当人们在设计中使用这些东西时,我总是感觉到重构的“臭味”。
这是一个巨大的数组,从效率和性能的角度来看,这可能不是表示数据的最佳方式。
欢呼,
Rob
从实际而非理论的角度来看,在32位Windows系统上,单个进程可用的最大内存总量是2 GB。您可以通过使用具有更多物理内存的64位操作系统来打破这个限制,但是是这样做还是寻找替代方案在很大程度上取决于您的预期用户和他们的预算。您还可以使用PAE对其进行某种程度的扩展。
数组的类型非常重要,因为许多编译器上的默认结构对齐是8字节,如果内存使用有问题,这是非常浪费的。如果你使用Visual c++瞄准Windows,可以使用#pragma pack指令来克服这个问题。
另一件要做的事情是看看哪些内存压缩技术可以帮助你,比如稀疏矩阵,动态压缩等等……这也是高度依赖于应用程序的。如果你编辑你的文章来提供更多关于数组中实际内容的信息,你可能会得到更有用的答案。

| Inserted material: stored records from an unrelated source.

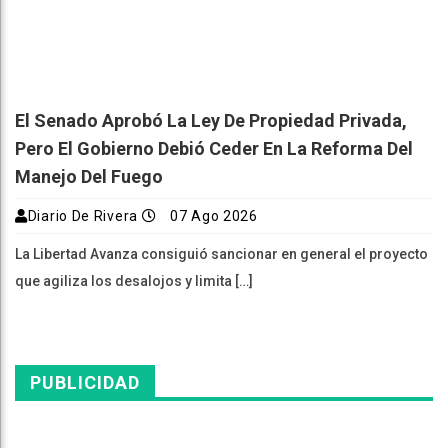
El Senado Aprobó La Ley De Propiedad Privada,
Pero El Gobierno Debió Ceder En La Reforma Del
Manejo Del Fuego
Diario De Rivera
07 Ago 2026
La Libertad Avanza consiguió sancionar en general el proyecto
que agiliza los desalojos y limita […]
PUBLICIDAD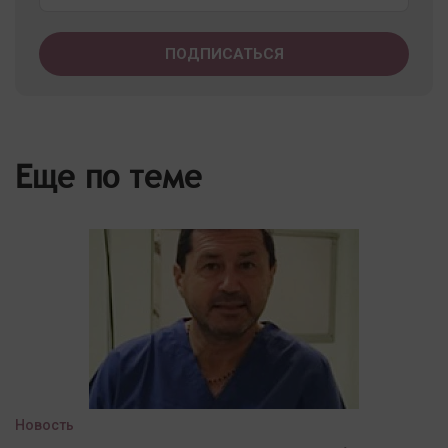
Еще по теме
Новость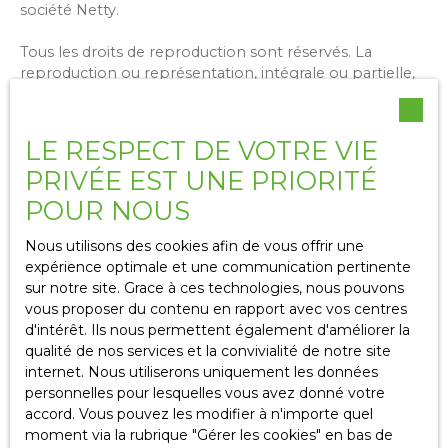
société Netty.
Tous les droits de reproduction sont réservés. La
reproduction ou représentation, intégrale ou partielle,
de ce site sur un support électronique ou tout autre
support quel qu'il soit est formellement interdite sauf
autorisation expresse de la société Netty.
LE RESPECT DE VOTRE VIE
PRIVÉE EST UNE PRIORITÉ
Liens externes
POUR NOUS
Le site peut contenir des liens hypertextes externes,
Nous utilisons des cookies afin de vous offrir une
pointant vers d’autres sites internet indépendants. Ces
expérience optimale et une communication pertinente
liens ne constituent, en aucun cas, une approbation ou
sur notre site. Grace à ces technologies, nous pouvons
un partenariat entre
Transaxia immo
et les sociétés
vous proposer du contenu en rapport avec vos centres
éditrices des sites externes. Dès lors, l'éditeur du présent
d'intérêt. Ils nous permettent également d'améliorer la
site ne saurait être tenu responsable de leurs contenus,
qualité de nos services et la convivialité de notre site
leurs produits, leurs publicités ou tous éléments ou
internet. Nous utiliserons uniquement les données
services présentés. En outre, l'éditeur du présent site ne
personnelles pour lesquelles vous avez donné votre
garantit pas la qualité permanente et continue du
accord. Vous pouvez les modifier à n'importe quel
contenu de ces sites.
moment via la rubrique ″Gérer les cookies″ en bas de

Edit: Given a bit more information on your exact requirements, your storage needs appear to be between 7.6 GB and 76 GB uncompressed, which would require a rather expensive 64 bit box to store as an array in memory in C++. It raises the question why do you want to store the data in memory, where one presumes for speed of access, and to allow random access. The best way to store this data outside of an array is pretty much based on how you want to access it. If you need to access array members randomly, for most applications there tend to be ways of grouping clumps of data that tend to get accessed at the same time. For example, in large GIS and spatial databases, data often gets tiled by geographic area. In C++ programming terms you can override the [] array operator to fetch portions of your data from external storage as required.
有两个限制,都不是由c++强制执行的,而是由硬件强制执行的。
第一个限制(不应达到)由用于描述数组中索引的size类型的限制(及其大小)设置。它由系统std::size_t可以接受的最大值给出。此数据类型足够大,可以包含任何对象的字节大小
另一个限制是物理内存限制。数组中的对象越大,这个限制就越快达到,因为内存已经满了。例如,给定大小为n的vector<int>通常占用的内存是vector<char>(减去一个小常量值)类型数组的数倍,因为int通常比char大。因此,在内存满之前,<char>的向量可能包含比<int>的向量更多的项。对于原始c风格数组,如int[]和char[],也是如此。
此外,这个上限可能受到用于构造vector的分配器类型的影响,因为分配器可以自由地以任何它想要的方式管理内存。一个非常奇怪但仍然可以想象的分配器可以以这样一种方式池内存,即对象的相同实例共享资源。通过这种方式,您可以将许多相同的对象插入到容器中,否则将耗尽所有可用内存。
除此之外,c++没有强制任何限制。